The Civil War of 1812

American Citizens, British Subjects, Irish Rebels, & Indian Allies
The Civil War of 1812: American Citizens, British Subjects, Irish Rebels, & Indian Allies. Knopf. Oct. 2010. c.656p. illus. maps. bibliog. index. ISBN 978-1-4000-4265-4. $35. HIST
From the perspective of 18th-century Great Britain, any individual born on British territory was a Briton for life. Hence the British viewed American citizens as subjects despite the American Revolution. Pulitzer and Bancroft Prize recipient Taylor (history, Univ. of California, Davis; William Cooper's Town: Power and Persuasion on the Frontier of the Early American Republic) uses this perspective to cast the War of 1812 as a civil war between Great Britain's loyal subjects in Canada and the Revolutionary Republicans in the United States.

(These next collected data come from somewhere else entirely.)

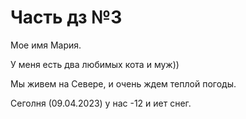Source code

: # Часть дз №3

Мое имя Мария.

У меня есть два любимых кота и муж))

Мы живем на Севере, и очень ждем теплой погоды.

Сеголня (09.04.2023) у нас -12 и иет снег.
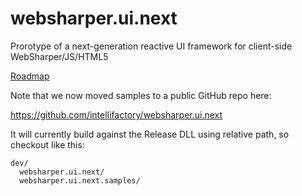 websharper.ui.next
==================

Prorotype of a next-generation reactive UI framework for client-side WebSharper/JS/HTML5

[Roadmap](/docs/Roadmap.md)

Note that we now moved samples to a public GitHub repo here:

https://github.com/intellifactory/websharper.ui.next

It will currently build against the Release DLL using relative path,
so checkout like this:

    dev/
      websharper.ui.next/
      websharper.ui.next.samples/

Rather than writing a comprehensive history of the conflict, he focuses on the borderlands between Montreal and Detroit, where much of the fighting occurred and where conflicting loyalties and agendas most vividly came to the fore. The author astutely illuminates how a war intended to settle what form of government would prevail in North America in fact ended as a stalemate.
VERDICT Readers should turn first to Taylor's The Divided Ground: Indians, Settlers, and the Northern Borderland of the American Revolution to see how the borderlands were shaped by conflict before the War of 1812. As this war's bicentennial approaches, Jon Latimer's 1812: War with Americais another good choice.